Les ressources d'une joueuse professionnelle ne permettent pas de se payer un entraîneur. Pour être plus performant, les joueurs devraient pouvoir bénéficier d'un soutien sur toute l'année avec notamment plus de stages réguliers
En fonction de ton expérience, quels sont les besoins des joueurs pour être dans les meilleures conditions et au bénéfice de l’équipe?
- Les ressources d'une joueuse professionnelle ne permettent pas de se payer un entraîneur.
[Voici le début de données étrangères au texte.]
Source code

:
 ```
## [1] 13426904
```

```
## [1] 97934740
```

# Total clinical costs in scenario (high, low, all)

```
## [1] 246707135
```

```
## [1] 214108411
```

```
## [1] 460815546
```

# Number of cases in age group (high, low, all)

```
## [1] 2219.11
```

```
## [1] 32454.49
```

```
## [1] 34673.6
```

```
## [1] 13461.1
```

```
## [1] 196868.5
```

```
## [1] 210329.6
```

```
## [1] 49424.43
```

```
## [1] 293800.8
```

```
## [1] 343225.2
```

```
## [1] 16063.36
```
Pour être plus performant, les joueurs devraient pouvoir bénéficier d'un soutien sur toute l'année avec notamment plus de stages réguliers.
Ces stages sont aussi très positifs pour la cohésion d'équipe et boostent la motivation des joueurs.
Aurais-tu un message personnel à partager pour donner envie de jouer à une nouvelle génération de joueuses?
- Après toutes ces années, j'apprend toujours de nouvelles choses car le jeu d'échecs est tellement riche qu'on en a jamais fait le tour!
J'ai eu la chance de faire des expériences incroyables grâce aux échecs. J'ai beaucoup voyagé, parfois très loin comme en Indonésie, où le jeu d'échecs est très populaire. On découvre de nouvelles personnes, de nouvelles cultures et on est connecté par cette passion commune. Cela m'a aussi beaucoup apporté sur le plan personnel et social.